Supplied data Start Marker
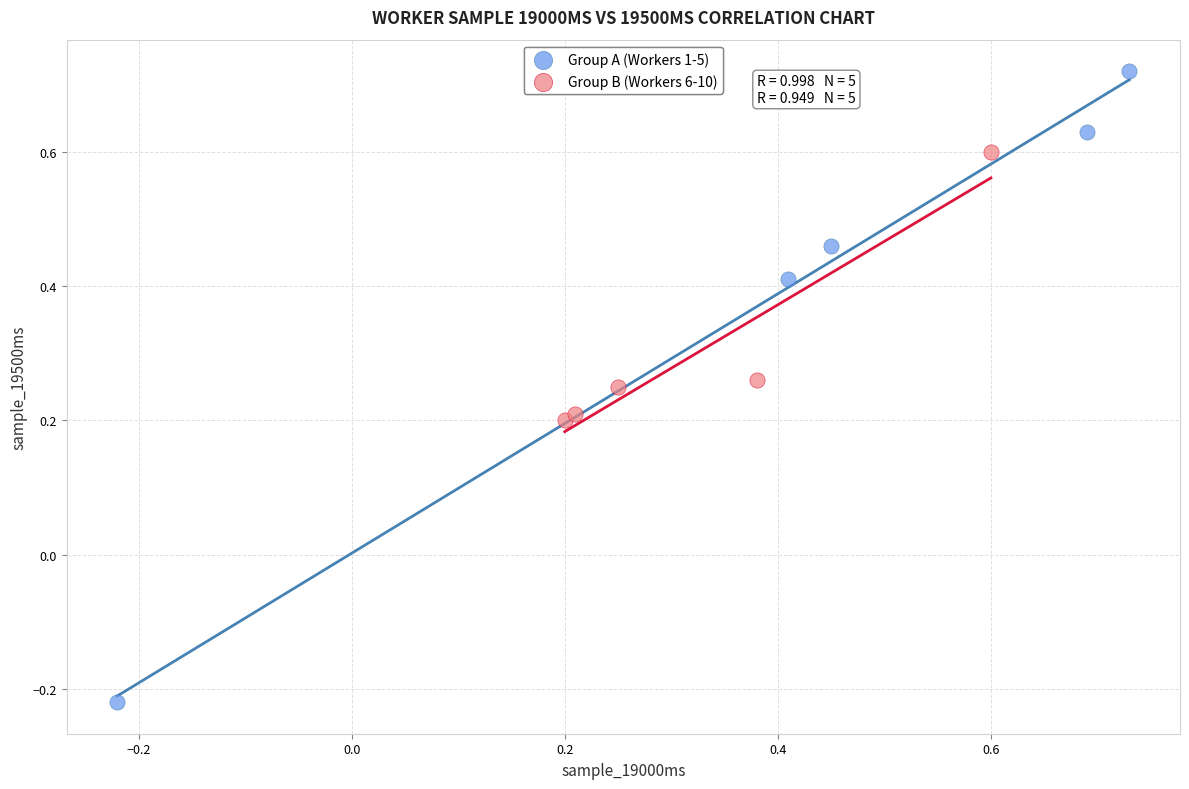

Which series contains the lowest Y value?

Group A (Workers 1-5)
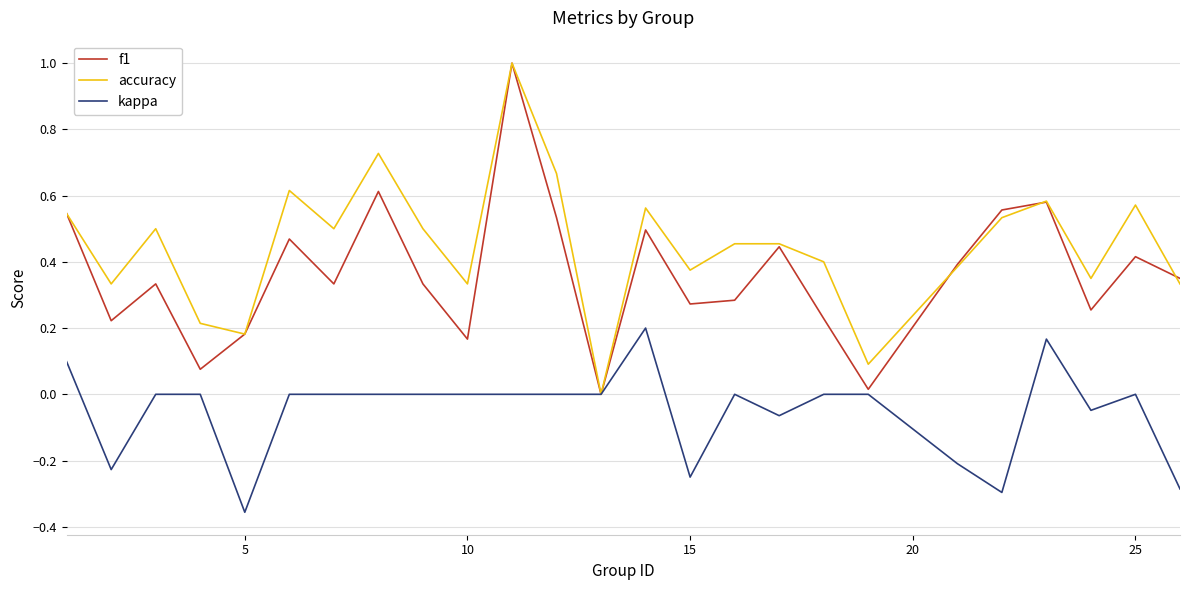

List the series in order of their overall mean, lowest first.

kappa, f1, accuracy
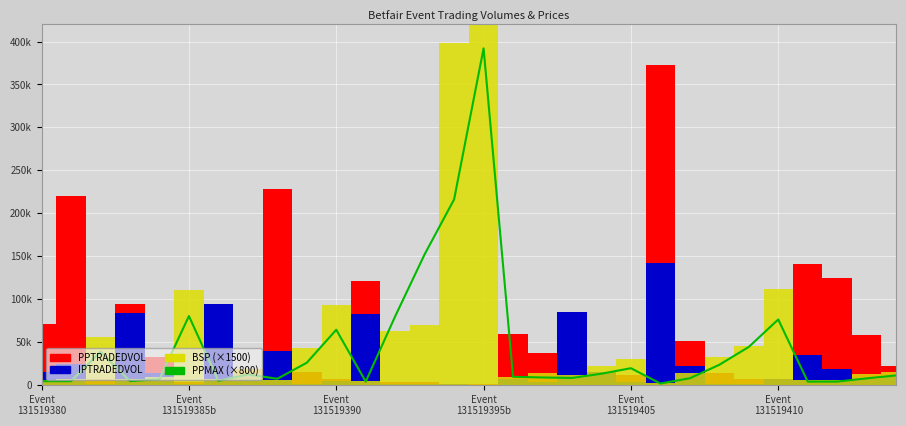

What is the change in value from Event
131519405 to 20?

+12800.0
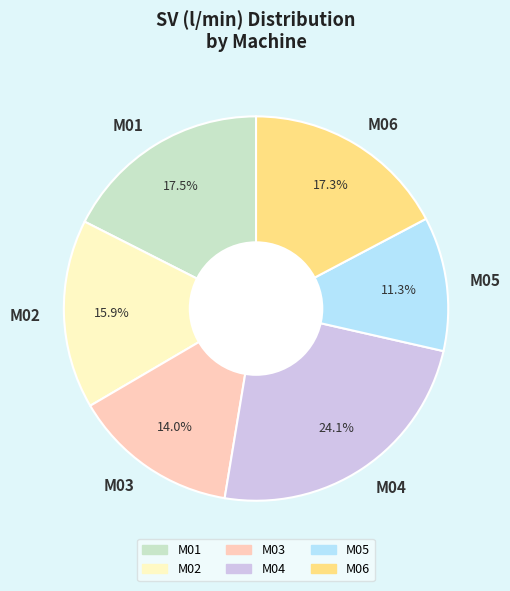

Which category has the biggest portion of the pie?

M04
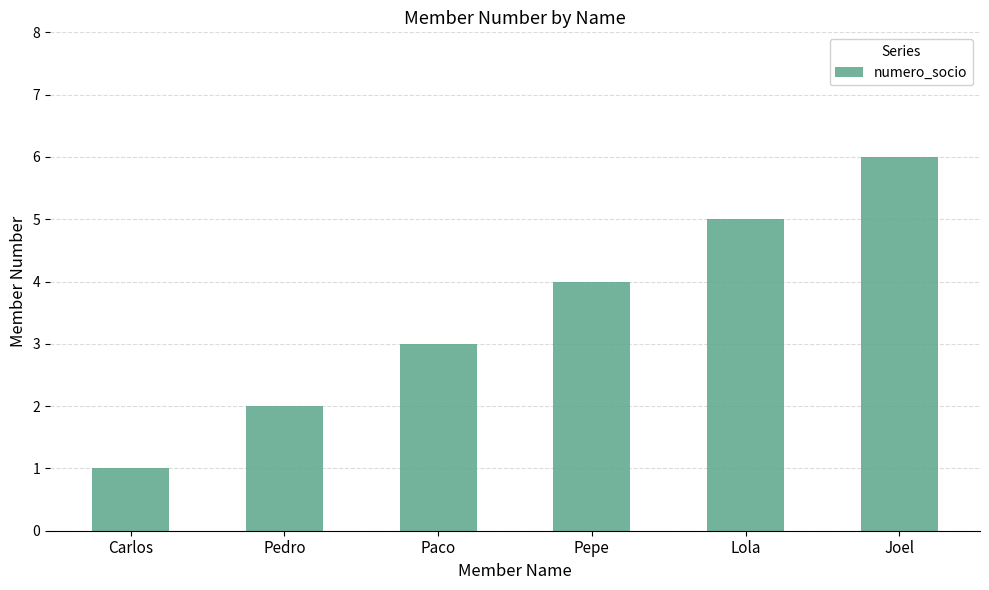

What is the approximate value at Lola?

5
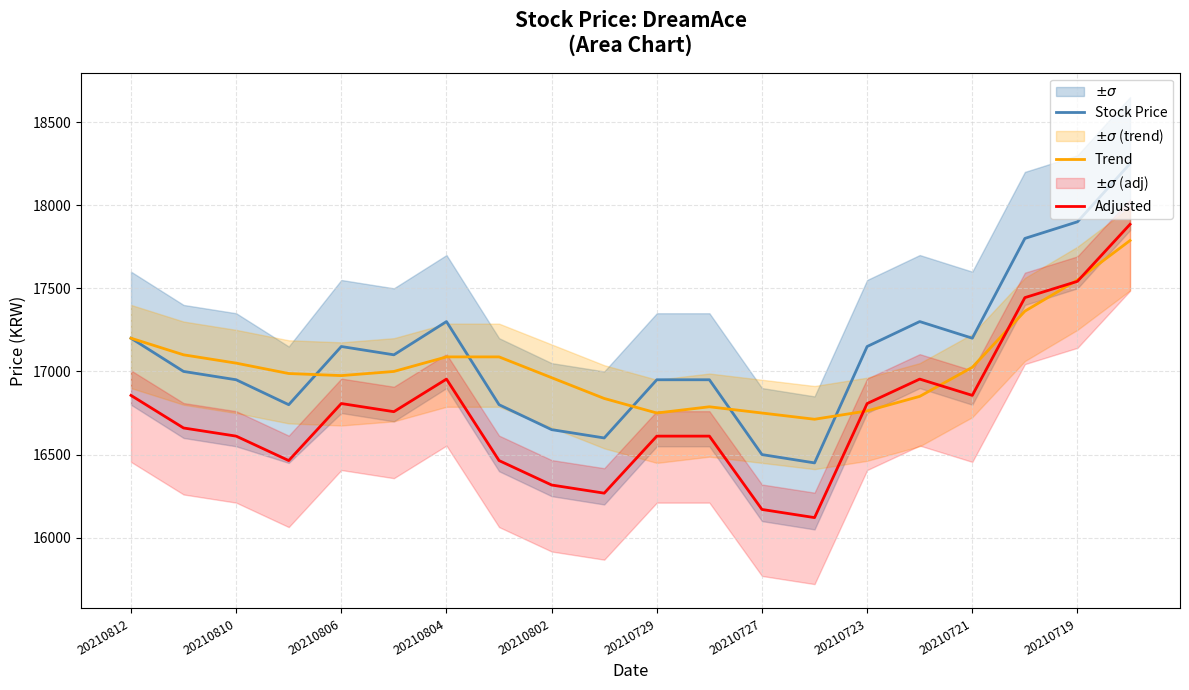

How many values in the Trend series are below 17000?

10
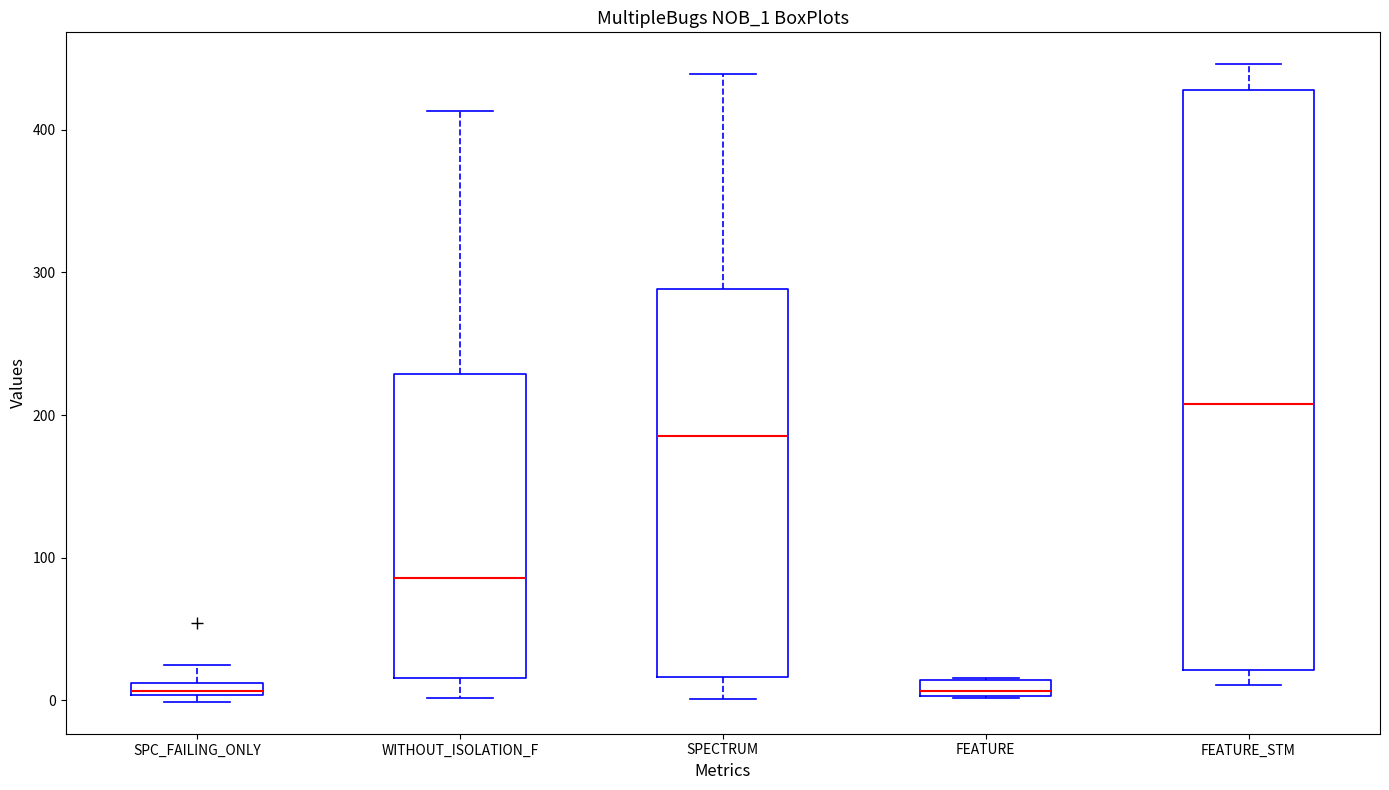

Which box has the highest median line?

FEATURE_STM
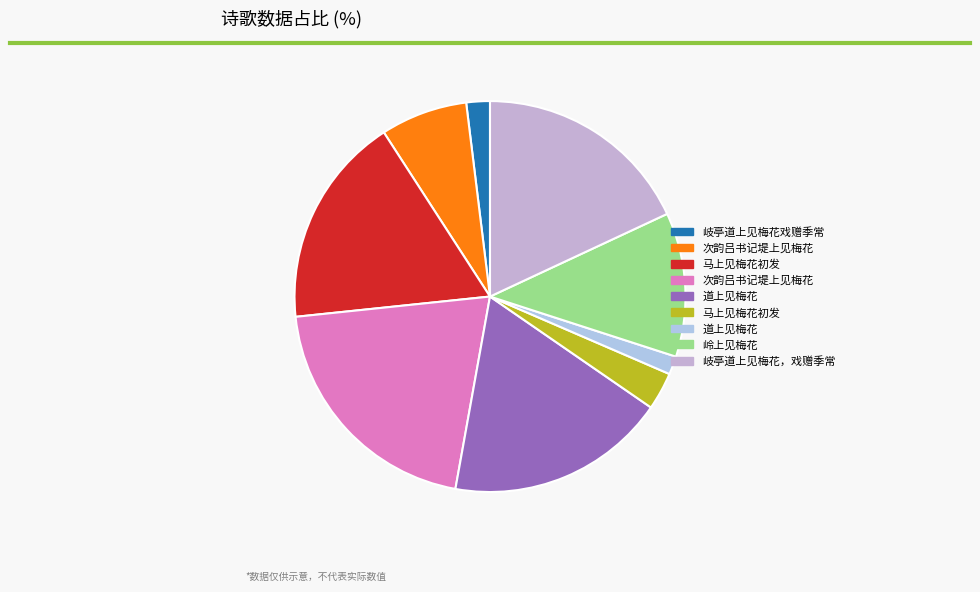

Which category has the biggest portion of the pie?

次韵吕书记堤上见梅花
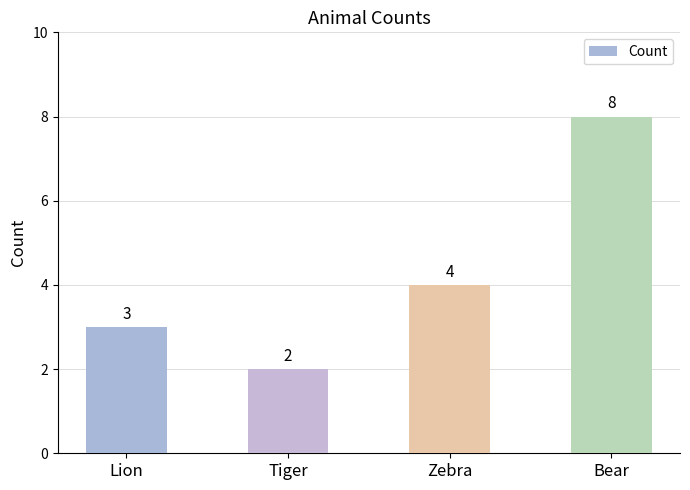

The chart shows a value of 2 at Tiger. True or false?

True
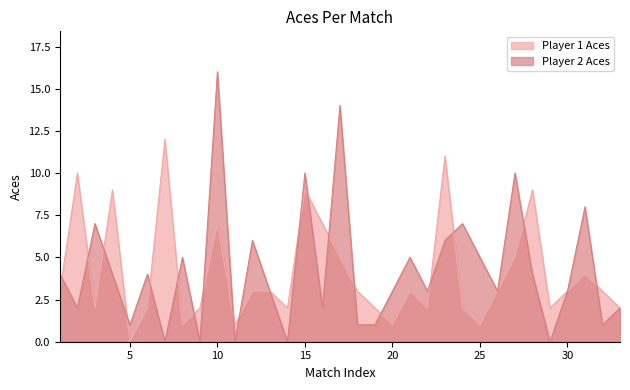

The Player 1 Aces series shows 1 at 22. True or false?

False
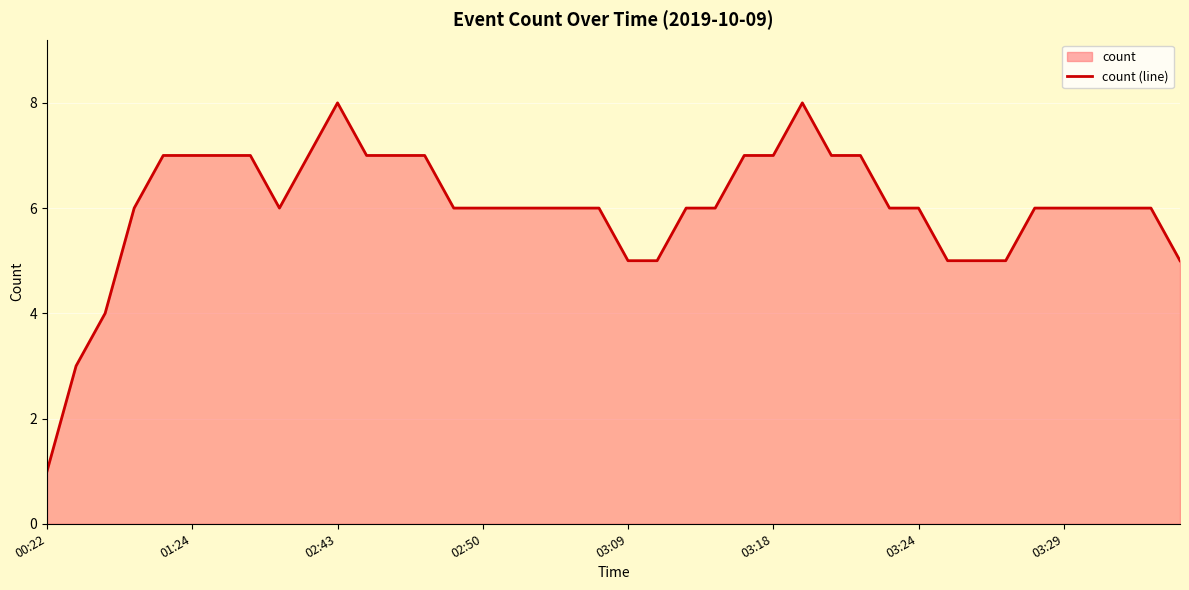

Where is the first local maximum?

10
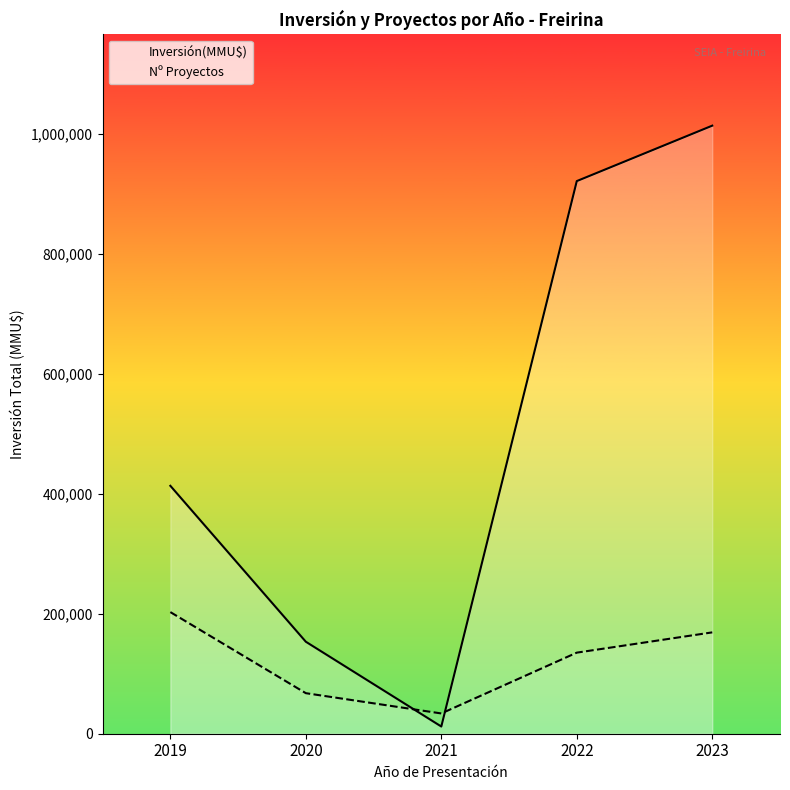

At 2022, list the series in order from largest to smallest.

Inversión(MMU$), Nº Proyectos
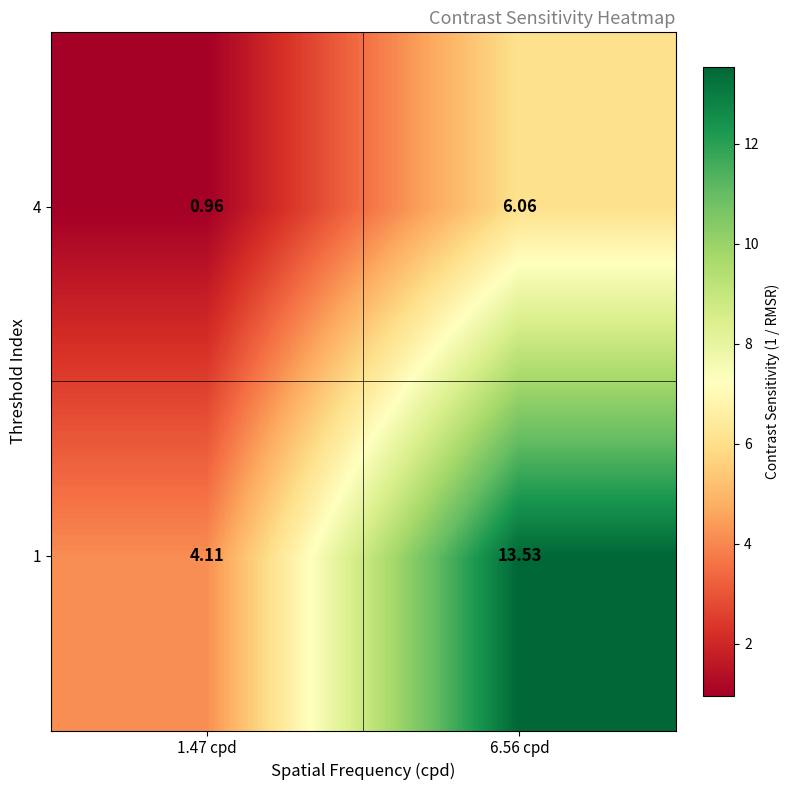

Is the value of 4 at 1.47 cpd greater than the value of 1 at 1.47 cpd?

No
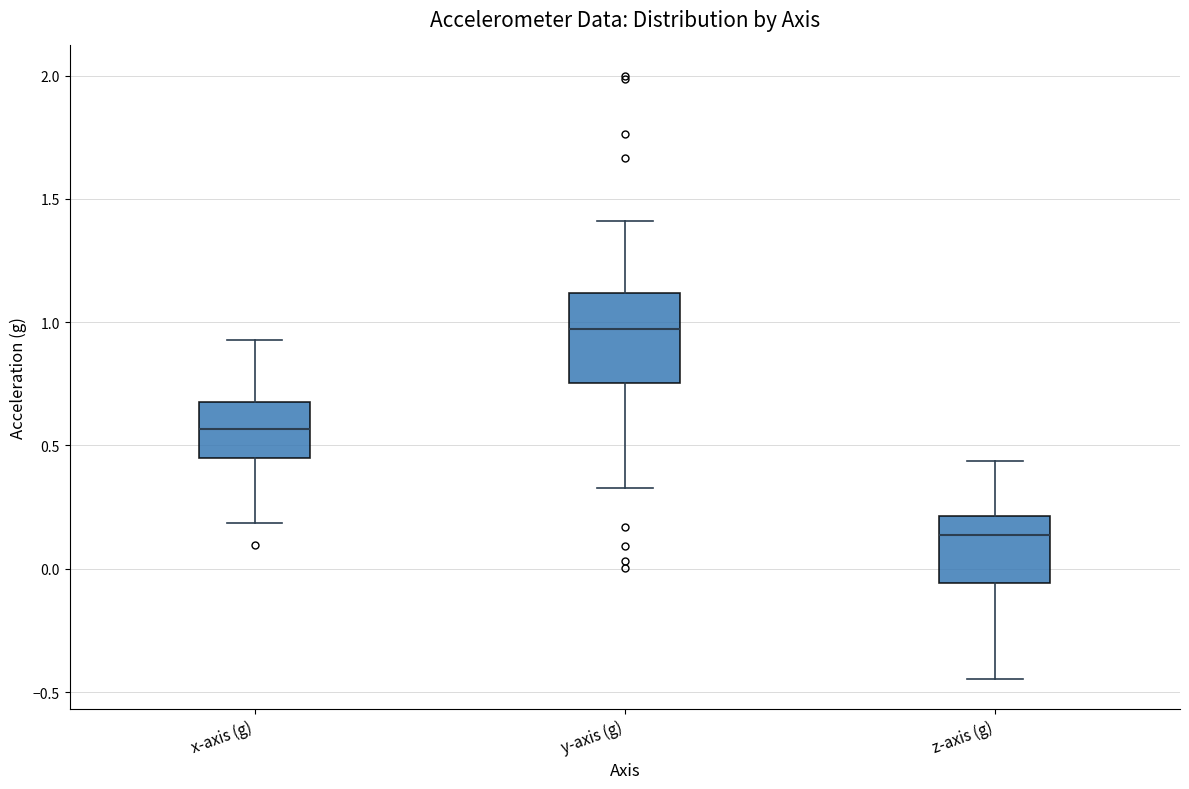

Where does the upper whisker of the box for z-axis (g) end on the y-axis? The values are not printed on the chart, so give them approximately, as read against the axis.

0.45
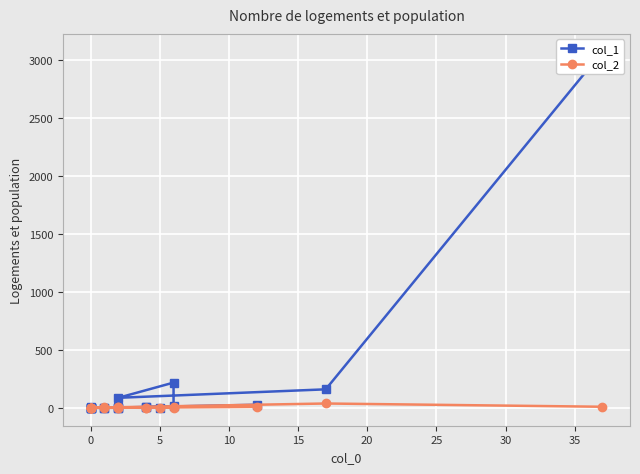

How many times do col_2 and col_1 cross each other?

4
Supplied data End Marker
Problem details
Rewrite every line above with "biggest portion" replaced by "largest share" and nothing else changed, and omit the pictures from your answer.

Answer area
Which series contains the lowest Y value?

Group A (Workers 1-5)

List the series in order of their overall mean, lowest first.

kappa, f1, accuracy

What is the change in value from Event
131519405 to 20?

+12800.0

Which category has the largest share of the pie?

M04

What is the approximate value at Lola?

5

How many values in the Trend series are below 17000?

10

Which box has the highest median line?

FEATURE_STM

Which category has the largest share of the pie?

次韵吕书记堤上见梅花

The chart shows a value of 2 at Tiger. True or false?

True

The Player 1 Aces series shows 1 at 22. True or false?

False

Where is the first local maximum?

10

At 2022, list the series in order from largest to smallest.

Inversión(MMU$), Nº Proyectos

Is the value of 4 at 1.47 cpd greater than the value of 1 at 1.47 cpd?

No

Where does the upper whisker of the box for z-axis (g) end on the y-axis? The values are not printed on the chart, so give them approximately, as read against the axis.

0.45

How many times do col_2 and col_1 cross each other?

4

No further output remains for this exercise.